Ese mismo día, por la noche, leyéndole a mi padre el libro Sapiens, de Harari, nos detuvimos en una parte en la que revelaba que los primeros vestigios de un humano enterrado al lado de un perro datan de hace quince mil años. Harari y su libro quedaron a un lado para emocionarnos, mi padre y yo, con la presencia de nuestros fieles amigos a lo largo de nuestra historia familiar, en el momento en que en medio de esa lectura, recostada al pie del lecho de mi padre, Luna escuchaba atenta que algo decíamos sobre ella y su estirpe.

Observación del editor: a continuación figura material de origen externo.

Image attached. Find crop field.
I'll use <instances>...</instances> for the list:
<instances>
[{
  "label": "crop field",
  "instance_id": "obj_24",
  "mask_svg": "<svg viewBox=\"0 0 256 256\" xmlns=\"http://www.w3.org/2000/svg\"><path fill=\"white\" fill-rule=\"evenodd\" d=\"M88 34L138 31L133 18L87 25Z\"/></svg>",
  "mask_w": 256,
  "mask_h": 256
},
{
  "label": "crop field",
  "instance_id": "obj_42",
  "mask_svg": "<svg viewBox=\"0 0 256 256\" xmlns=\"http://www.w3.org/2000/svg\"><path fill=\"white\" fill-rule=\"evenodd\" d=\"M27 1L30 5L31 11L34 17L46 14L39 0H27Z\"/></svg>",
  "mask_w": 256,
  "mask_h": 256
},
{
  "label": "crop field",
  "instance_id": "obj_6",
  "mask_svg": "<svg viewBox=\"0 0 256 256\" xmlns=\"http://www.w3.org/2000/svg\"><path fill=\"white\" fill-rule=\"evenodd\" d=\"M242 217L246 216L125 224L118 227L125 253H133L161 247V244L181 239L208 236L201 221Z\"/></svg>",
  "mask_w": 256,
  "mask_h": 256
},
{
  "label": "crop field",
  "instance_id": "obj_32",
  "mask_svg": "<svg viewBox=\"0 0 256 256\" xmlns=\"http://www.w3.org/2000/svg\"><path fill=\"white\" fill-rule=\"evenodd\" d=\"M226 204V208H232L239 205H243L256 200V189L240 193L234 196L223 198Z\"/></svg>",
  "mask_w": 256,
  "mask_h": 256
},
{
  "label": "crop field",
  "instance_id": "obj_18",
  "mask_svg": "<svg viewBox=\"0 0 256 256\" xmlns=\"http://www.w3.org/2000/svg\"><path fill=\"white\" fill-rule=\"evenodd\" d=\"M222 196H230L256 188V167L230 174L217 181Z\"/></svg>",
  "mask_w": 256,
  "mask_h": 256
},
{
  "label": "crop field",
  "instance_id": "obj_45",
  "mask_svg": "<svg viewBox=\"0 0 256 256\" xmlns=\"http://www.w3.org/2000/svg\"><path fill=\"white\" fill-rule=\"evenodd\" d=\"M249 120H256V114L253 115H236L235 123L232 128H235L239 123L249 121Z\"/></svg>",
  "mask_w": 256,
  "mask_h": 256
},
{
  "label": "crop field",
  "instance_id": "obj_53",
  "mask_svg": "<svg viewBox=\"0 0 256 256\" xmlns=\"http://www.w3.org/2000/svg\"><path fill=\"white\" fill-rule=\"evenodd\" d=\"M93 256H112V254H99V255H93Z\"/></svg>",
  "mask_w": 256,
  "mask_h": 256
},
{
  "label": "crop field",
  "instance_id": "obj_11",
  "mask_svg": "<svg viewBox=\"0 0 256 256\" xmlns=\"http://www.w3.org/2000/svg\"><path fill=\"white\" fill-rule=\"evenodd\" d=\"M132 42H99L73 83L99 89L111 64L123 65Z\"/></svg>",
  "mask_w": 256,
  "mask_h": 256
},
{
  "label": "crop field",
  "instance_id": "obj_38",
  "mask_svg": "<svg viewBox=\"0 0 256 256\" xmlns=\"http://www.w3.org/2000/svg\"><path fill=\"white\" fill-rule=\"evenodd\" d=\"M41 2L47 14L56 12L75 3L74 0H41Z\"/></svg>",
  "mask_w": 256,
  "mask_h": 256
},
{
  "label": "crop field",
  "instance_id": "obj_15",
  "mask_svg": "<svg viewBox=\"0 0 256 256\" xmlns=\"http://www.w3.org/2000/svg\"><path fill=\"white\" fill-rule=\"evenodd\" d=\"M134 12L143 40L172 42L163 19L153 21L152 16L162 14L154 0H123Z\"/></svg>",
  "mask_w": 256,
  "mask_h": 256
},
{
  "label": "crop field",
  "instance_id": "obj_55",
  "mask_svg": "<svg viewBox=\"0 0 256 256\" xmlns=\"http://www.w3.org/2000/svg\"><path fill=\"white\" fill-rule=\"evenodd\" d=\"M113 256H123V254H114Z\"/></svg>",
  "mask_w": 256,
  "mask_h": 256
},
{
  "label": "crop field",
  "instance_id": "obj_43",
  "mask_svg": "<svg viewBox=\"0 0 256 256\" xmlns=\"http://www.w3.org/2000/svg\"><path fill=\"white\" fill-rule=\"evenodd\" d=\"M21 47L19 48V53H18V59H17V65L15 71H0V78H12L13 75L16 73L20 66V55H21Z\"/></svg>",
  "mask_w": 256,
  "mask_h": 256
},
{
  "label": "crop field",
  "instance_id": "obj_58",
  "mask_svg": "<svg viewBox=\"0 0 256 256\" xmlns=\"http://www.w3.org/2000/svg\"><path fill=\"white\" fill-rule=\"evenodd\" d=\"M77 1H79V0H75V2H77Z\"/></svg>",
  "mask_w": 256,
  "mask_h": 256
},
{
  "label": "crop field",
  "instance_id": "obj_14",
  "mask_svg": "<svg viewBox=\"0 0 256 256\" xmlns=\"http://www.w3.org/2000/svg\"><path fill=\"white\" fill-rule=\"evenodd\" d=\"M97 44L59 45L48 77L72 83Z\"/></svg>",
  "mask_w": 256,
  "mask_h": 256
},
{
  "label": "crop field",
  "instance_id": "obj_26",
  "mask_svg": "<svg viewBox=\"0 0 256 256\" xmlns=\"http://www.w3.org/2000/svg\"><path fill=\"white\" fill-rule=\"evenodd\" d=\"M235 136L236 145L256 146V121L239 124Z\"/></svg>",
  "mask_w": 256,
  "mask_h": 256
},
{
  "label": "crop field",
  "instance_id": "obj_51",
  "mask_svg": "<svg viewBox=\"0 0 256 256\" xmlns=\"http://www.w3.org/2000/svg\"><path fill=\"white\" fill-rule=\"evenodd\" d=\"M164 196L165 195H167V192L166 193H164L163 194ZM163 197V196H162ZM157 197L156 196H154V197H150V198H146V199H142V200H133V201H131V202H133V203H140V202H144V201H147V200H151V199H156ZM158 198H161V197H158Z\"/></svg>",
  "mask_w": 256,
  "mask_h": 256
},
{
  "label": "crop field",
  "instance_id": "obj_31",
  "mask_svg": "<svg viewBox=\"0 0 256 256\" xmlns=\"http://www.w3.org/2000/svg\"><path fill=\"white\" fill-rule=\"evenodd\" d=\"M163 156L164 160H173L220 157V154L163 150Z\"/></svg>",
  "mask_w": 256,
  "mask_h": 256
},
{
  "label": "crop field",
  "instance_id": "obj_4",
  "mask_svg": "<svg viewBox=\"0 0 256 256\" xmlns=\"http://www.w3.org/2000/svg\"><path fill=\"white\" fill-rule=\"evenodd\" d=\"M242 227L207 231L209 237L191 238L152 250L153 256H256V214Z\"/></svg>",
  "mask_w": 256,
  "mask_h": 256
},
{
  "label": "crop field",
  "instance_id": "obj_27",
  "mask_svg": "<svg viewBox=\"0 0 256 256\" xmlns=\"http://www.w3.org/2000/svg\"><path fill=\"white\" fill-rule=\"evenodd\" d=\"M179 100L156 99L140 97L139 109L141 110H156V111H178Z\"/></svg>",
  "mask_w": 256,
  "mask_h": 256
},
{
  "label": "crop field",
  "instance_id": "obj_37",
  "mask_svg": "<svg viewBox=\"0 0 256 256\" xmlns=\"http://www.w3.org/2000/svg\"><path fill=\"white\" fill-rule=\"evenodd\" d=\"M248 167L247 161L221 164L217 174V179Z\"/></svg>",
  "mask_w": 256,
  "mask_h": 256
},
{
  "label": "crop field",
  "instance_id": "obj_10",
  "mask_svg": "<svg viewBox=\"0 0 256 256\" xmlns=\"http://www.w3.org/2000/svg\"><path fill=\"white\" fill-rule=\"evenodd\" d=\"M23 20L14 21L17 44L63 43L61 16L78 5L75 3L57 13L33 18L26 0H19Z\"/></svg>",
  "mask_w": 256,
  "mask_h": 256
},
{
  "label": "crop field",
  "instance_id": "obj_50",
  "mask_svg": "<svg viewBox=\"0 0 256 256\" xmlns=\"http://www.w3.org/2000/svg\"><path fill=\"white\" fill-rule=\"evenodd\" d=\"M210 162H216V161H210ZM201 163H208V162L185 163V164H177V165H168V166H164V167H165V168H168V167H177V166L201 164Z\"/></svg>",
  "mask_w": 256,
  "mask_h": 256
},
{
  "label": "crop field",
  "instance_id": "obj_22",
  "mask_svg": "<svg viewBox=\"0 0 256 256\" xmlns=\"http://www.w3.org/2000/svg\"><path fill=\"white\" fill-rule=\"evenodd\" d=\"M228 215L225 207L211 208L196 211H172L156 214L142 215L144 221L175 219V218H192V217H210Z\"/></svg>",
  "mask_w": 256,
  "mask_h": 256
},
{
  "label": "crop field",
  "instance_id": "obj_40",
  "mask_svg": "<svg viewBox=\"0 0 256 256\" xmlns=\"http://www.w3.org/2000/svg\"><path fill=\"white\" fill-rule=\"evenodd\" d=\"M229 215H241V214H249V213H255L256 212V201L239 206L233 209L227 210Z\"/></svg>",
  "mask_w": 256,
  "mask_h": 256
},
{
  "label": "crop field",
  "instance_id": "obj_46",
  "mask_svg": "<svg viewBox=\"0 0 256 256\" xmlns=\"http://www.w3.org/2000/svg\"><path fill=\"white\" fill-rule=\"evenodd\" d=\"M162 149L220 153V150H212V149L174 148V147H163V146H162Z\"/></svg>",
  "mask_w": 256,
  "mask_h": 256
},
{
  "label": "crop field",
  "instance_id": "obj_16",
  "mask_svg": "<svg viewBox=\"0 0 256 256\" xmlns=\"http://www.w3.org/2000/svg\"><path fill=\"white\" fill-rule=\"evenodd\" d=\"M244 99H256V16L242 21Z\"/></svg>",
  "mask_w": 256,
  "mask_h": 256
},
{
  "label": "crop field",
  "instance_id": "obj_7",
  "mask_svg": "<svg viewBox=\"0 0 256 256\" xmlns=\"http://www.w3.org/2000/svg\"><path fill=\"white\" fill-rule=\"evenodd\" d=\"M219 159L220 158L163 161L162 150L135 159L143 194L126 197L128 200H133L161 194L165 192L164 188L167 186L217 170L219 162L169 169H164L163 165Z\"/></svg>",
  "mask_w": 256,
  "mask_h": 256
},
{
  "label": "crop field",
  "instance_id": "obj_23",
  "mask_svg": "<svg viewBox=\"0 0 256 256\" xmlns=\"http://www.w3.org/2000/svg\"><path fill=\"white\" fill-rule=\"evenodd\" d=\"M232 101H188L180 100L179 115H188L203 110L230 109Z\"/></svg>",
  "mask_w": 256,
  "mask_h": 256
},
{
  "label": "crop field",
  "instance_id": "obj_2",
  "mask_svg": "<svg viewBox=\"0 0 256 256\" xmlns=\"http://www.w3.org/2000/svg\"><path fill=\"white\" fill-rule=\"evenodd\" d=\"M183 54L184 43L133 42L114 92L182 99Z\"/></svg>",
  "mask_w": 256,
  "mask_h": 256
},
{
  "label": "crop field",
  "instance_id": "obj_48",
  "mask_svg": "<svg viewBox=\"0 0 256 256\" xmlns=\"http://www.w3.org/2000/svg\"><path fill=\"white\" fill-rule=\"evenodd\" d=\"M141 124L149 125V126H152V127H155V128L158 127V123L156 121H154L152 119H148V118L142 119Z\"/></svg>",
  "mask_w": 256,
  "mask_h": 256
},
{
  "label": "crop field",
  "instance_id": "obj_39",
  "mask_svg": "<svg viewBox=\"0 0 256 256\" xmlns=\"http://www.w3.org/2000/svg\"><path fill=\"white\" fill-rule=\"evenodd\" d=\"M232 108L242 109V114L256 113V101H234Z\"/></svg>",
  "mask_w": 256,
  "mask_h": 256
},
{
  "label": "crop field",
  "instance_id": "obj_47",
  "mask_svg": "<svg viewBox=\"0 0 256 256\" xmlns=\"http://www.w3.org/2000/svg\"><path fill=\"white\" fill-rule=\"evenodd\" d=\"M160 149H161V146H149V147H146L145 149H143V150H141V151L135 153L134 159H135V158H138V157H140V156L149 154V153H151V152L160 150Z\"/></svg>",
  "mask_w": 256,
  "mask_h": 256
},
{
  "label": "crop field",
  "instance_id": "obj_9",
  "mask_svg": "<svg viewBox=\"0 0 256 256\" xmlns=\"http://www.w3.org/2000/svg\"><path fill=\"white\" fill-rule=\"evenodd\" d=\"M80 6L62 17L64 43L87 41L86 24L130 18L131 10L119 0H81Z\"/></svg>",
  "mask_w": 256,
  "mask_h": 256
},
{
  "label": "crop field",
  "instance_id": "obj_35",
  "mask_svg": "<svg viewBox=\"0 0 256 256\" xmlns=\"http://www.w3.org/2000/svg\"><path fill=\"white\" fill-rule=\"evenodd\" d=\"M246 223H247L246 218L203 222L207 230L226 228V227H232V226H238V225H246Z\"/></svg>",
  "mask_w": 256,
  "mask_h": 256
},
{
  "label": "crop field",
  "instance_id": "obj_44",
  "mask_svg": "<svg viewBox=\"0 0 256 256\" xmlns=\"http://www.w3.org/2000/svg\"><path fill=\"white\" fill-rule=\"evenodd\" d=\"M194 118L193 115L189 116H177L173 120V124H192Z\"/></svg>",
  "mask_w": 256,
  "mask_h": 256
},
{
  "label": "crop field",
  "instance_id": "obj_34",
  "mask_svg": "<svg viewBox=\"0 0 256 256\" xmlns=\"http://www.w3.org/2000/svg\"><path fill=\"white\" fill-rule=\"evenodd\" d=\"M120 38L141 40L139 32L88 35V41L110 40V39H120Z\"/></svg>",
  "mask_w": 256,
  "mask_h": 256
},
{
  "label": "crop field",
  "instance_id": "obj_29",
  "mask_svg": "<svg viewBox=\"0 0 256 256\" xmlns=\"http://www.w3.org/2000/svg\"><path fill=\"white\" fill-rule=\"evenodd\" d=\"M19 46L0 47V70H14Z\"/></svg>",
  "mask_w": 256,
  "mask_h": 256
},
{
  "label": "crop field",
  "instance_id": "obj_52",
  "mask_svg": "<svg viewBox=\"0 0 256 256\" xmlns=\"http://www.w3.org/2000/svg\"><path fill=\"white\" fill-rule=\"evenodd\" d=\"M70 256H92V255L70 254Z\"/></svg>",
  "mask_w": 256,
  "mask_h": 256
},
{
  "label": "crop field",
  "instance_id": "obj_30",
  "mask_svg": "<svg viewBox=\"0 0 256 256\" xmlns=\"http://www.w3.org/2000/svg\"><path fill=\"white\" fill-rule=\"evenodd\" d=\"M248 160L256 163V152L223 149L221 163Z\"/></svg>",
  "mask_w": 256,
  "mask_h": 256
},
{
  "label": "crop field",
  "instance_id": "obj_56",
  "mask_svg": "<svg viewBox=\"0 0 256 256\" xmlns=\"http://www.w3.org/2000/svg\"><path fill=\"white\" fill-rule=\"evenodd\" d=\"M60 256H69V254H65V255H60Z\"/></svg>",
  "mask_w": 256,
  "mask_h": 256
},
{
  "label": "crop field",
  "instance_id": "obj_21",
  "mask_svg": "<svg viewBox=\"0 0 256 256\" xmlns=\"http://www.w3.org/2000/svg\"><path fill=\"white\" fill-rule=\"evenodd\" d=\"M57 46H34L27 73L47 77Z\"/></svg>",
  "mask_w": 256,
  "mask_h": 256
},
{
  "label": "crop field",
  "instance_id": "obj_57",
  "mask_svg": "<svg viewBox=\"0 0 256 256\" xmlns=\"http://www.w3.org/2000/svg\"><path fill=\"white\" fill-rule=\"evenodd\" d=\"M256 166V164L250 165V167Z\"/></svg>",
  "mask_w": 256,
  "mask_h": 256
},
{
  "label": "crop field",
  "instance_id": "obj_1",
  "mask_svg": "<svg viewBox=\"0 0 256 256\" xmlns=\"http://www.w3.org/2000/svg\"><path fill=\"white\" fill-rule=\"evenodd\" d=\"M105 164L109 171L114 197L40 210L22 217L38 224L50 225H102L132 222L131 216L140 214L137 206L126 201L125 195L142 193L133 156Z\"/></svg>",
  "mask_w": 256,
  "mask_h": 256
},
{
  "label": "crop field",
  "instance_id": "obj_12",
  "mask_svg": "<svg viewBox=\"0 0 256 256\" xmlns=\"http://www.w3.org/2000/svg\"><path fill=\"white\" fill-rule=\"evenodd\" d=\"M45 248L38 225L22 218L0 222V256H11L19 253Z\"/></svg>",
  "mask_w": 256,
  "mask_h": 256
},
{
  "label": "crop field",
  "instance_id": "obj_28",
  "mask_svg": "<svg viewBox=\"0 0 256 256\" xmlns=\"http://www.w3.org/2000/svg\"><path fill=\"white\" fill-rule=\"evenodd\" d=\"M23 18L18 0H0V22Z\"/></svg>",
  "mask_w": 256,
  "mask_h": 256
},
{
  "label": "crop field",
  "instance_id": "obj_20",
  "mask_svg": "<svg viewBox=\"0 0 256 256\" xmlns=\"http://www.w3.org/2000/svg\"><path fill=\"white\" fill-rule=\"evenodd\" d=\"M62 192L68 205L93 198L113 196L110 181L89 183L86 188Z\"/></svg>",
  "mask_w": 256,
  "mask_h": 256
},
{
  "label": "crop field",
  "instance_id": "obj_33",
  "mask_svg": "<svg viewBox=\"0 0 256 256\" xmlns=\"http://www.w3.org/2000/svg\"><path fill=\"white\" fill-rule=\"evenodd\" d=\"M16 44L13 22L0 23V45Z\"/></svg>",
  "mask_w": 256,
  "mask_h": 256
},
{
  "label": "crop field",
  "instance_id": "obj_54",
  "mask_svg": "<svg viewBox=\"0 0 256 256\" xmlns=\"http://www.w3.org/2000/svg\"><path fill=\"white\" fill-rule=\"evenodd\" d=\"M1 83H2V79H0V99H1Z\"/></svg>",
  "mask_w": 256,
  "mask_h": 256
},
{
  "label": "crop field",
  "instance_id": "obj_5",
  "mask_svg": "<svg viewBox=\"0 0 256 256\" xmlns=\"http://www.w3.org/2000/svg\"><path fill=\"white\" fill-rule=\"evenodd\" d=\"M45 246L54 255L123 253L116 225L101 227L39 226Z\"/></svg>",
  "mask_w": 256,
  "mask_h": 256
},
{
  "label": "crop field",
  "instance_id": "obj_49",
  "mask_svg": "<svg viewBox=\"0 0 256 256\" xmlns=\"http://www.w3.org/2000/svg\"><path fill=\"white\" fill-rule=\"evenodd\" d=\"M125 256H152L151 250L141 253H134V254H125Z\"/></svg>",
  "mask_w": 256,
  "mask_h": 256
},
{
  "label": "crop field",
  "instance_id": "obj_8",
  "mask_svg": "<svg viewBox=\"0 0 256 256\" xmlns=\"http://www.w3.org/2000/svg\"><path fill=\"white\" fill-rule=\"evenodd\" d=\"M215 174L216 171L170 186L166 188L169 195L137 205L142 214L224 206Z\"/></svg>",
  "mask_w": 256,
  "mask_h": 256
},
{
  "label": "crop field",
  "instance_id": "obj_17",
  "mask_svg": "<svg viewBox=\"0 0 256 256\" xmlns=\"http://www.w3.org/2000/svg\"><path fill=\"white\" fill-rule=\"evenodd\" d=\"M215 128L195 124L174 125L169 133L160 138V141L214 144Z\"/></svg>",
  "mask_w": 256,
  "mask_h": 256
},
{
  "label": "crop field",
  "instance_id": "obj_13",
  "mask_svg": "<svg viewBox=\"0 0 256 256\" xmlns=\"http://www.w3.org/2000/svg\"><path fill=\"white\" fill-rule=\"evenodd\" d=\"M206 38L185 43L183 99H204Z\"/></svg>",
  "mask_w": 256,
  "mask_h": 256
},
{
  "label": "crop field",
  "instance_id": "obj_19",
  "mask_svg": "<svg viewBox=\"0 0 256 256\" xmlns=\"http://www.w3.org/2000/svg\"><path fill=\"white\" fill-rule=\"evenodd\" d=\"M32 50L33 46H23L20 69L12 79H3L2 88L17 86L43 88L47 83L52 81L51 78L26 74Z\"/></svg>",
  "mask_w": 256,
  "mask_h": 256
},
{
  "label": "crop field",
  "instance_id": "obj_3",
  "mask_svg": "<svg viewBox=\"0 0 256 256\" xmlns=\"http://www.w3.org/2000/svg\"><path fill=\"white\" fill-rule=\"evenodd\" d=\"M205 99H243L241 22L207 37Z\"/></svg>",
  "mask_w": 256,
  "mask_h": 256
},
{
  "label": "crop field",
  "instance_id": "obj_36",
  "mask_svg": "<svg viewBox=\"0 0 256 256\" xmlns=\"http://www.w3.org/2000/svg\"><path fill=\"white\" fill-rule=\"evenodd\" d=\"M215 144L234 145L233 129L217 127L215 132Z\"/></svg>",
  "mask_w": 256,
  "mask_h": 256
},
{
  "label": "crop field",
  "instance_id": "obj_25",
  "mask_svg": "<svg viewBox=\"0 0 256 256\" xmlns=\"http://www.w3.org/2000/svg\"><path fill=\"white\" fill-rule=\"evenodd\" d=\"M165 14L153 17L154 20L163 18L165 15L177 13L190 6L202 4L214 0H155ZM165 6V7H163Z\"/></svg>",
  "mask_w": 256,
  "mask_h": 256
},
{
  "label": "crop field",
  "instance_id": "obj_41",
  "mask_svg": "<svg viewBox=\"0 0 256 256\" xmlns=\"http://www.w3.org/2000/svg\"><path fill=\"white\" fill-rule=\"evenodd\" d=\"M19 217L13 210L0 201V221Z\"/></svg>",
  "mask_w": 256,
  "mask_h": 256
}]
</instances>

Quincemil es uno de los tantos nombres que Luna ha recibido, sobrenombres pasajeros que surgen motivados por cada uno de sus actos, desde sus pequeños saltos emocionados cuando te recibe al llegar a casa hasta cuando se colma de tu calor y decide ir a los pies de la cama. Quincemil también suele ser el nombre que le damos cuando, perplejos, nos percatamos de algo que da cuenta de su particular conciencia para percibir el mundo. Hay algo en esos actos, en su gesto y atención que me hacen sentir que solo puedo ver la huella que deja esa maravilla que debe ser Luna sobre el papel que es mi conciencia. Ella es para mí una de las tantas formas en que la quinta dimensión aparece.

Hoy, 21 de julio, Día Internacional del Perro, celebro estos quince mil años de andar juntos.